The duties of directors of Hong Kong companies

Wednesday 23 November 2016

By Debby Davidson, Business Development Director - Asia


Every Hong Kong-incorporated private company should have at least one individual director, but what does it mean to be a director and what are the tasks and responsibilities?

The Hong Kong Companies Registry has issued a guide on directors’ duties and the Hong Kong Institute of Directors has also issued the Guidelines for Directors, though these guidance notes do not have the force of law. The corporate regime relating to directors in Hong Kong is contained in statutory legislation (the Hong Kong Companies Ordinance or ‘CO’) and in common law case law.

In March 2014, the new CO came into force after being enacted in July 2012. Under it, some changes were implemented in relation to directors’ duties, enhancing the clarity of regulation in Hong Kong. This article looks at some of these changes in relation to:

  • Appointment of directors
  • Powers of directors
  • Responsibilities of directors
  • Proceedings at meetings of directors

The appointment of directors

The general rules relating to the appointments of directors are relatively simple and straightforward.

First of all, there are no requirements for the director to be a resident of Hong Kong. However, there are restrictions - with the new CO, it is required that every private company must have a minimum of one individual director.

Previously, directors were required to make disclosure of their residential address and identification number in documents filed with the Companies Registry for public inspection. With the new CO, the directors can provide a correspondence address and a residential address. While the correspondence address can be available to the general public, the residential address and identification number of the directors remain confidential.

Powers of directors

The general power of managing the company is usually vested in the directors and, generally, the directors may exercise all powers of the company.

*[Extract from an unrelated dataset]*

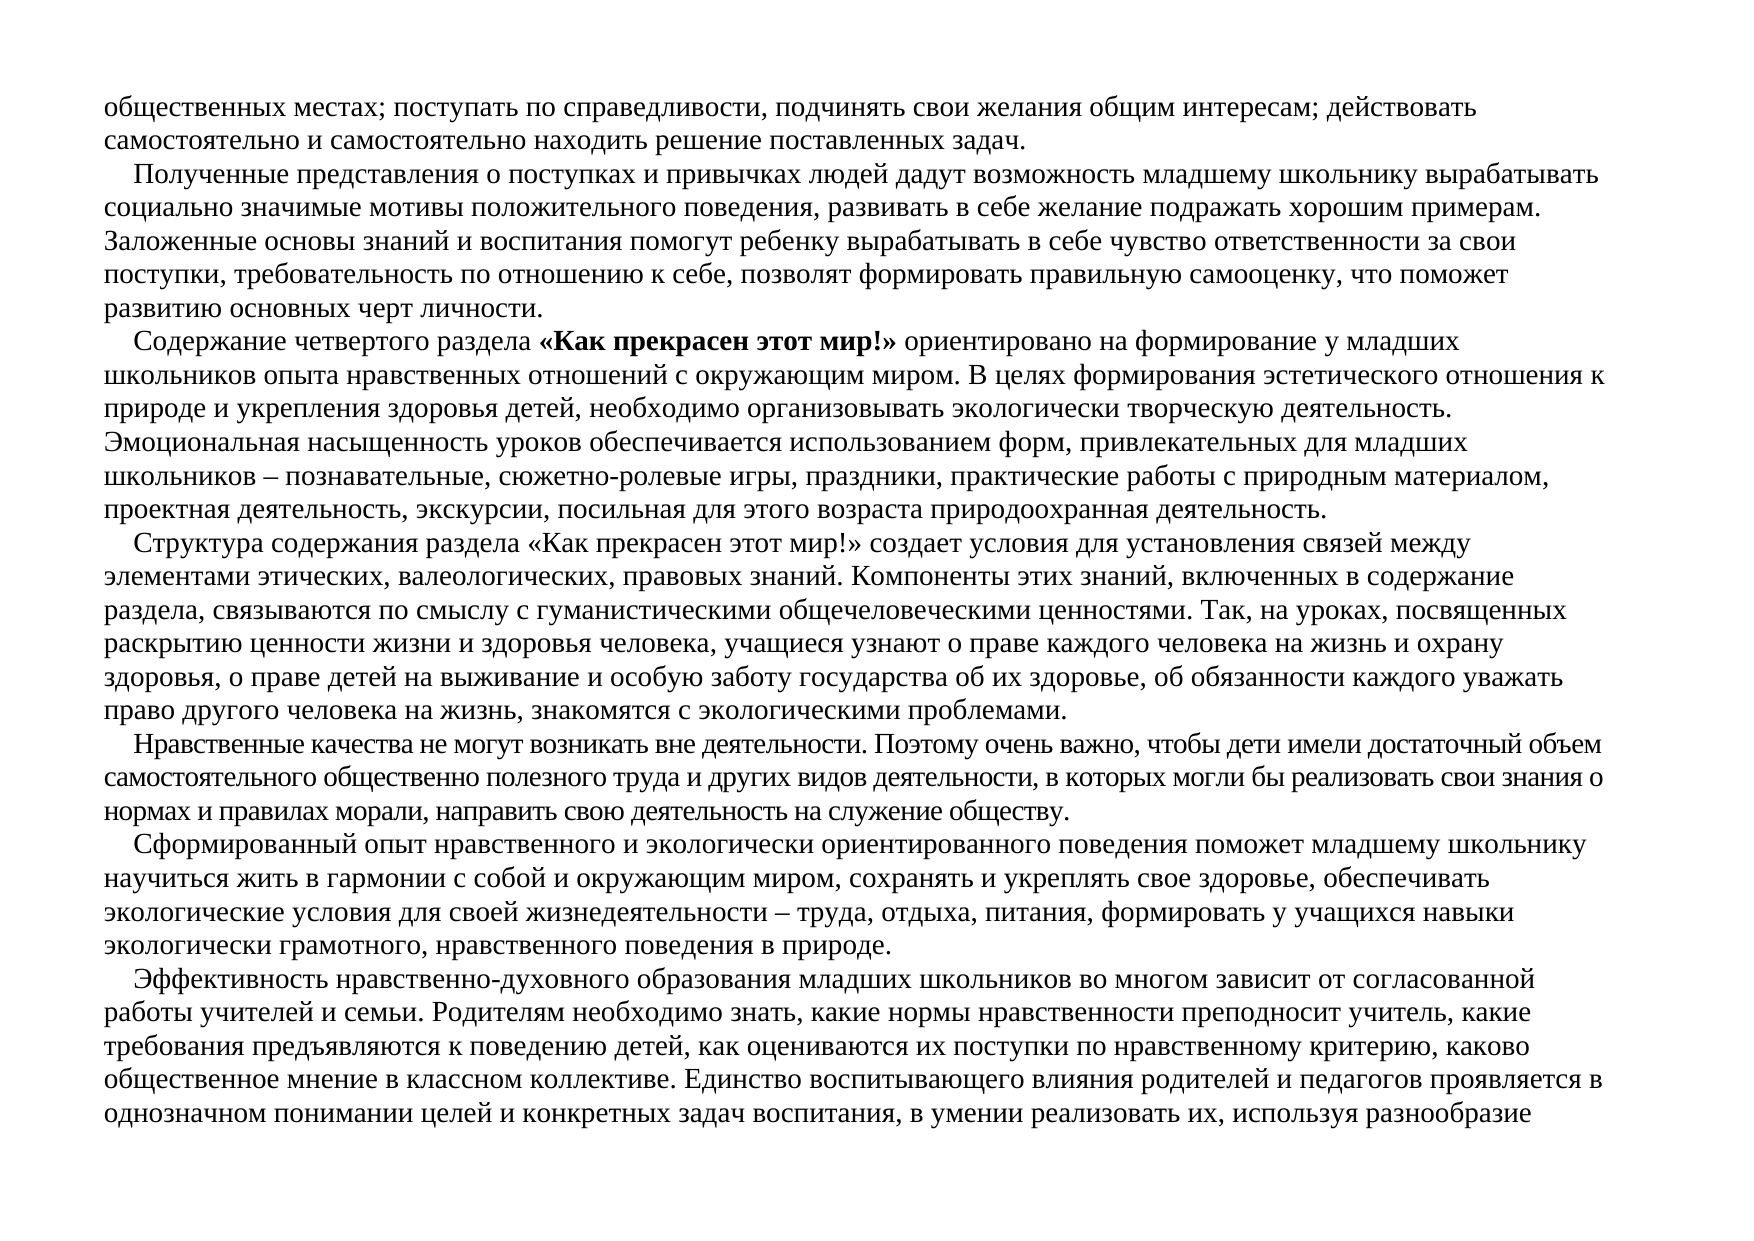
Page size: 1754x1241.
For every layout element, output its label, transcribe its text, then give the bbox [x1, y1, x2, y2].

Under the CO, certain powers may only be exercised by the shareholders, including:

  • Alteration of the company’s articles
  • Financial assistance for the purchase of shares
  • Unlisted companies buying back their own shares
  • Reduction of capital, granting directors’ rights to allot shares
  • Variation of class rights
  • Appointment and removal of auditors
  • Voluntary winding up of the company

Other than these statutory exclusions, most other powers (unless otherwise stated in the articles of the company) may be exercised by the directors.

Responsibilities of directors

Generally, directors only owe a duty to the company as a whole and to the shareholders as a class but not to any individual shareholder of the company. However, if the directors have actively made themselves agents of any individual shareholder, in this exceptional circumstance directors may owe a duty to that particular shareholder.

Previously, the directors’ duties were classified into two categories: fiduciary duties and duties of care, skill and diligence. However, the new CO does not address directors’ fiduciary duties such as:

  • Duty to act in good faith in the interest of the company
  • Duty to exercise powers for proper purpose
  • Duty to avoid conflicts of duty and interest

Duties of care, skill and diligence differ from the more rigid set of fiduciary duties as they require directors to exercise reasonable care and skill in the performance of their functions and the exercise of their powers. The duties of care, skill and diligence are typically portrayed as relatively lenient, compared to the more onerous and rigorously enforced matrix of fiduciary duties owed by company directors. A traditional laxity of application and a benevolent, sometimes almost indulgent, judicial attitude has done nothing to contradict this image.

With the new CO, it should be kept in mind that companies are now prohibited from indemnifying directors for their breach of duty of care, skill and diligence owing to the company.

The new CO also introduces the notion of a responsible person. Any director who authorises, participates in or fails to take all reasonable steps to prevent a contravention of the new CO will be held liable.

Proceedings at meetings of directors

There is no statutory provision setting out how often directors must hold meetings. However, each year in a general meeting directors must approve a directors’ report containing financial information such as the profit and loss account and the company balance sheet for that financial year. Therefore, directors must have at least one meeting per year.

There is no provision requiring directors’ meetings to be physically held in any particular place; nevertheless, one point to note is that the place of directors’ meetings is usually classed as the place where the control and management of the company is exercised which determines the tax residency of the company. The tax implication of this needs to be appreciated as a company (whether incorporated in Hong Kong or elsewhere) which is ‘managed and controlled’ in Hong Kong would, prima facie, be a Hong Kong tax resident and its Hong Kong-sourced profits would be assessable to Hong Kong tax.

However, if a company is incorporated in Hong Kong for the purpose of taking advantage of Hong Kong’s growing network of double tax treaties, then such company needs to ensure it is a Hong Kong tax resident (i.e. managed and controlled from Hong Kong) in order to gain exemptions under the double tax treaties.


To summarise, the key considerations following the updates are:

  1. There are no requirements for the director to be resident of Hong Kong but the appointment of corporate directors has been restricted with the new CO.
  2. Do you want the directors of your Hong Kong entity to have certain powers that are only exercisable by the shareholders under the CO? If so, the articles of association need to be specifically tailored to allow this.
  3. Directors should consider the new duties imposed upon them under the new CO.
  4. Where do you want your company to be tax resident? Management and control location must be considered.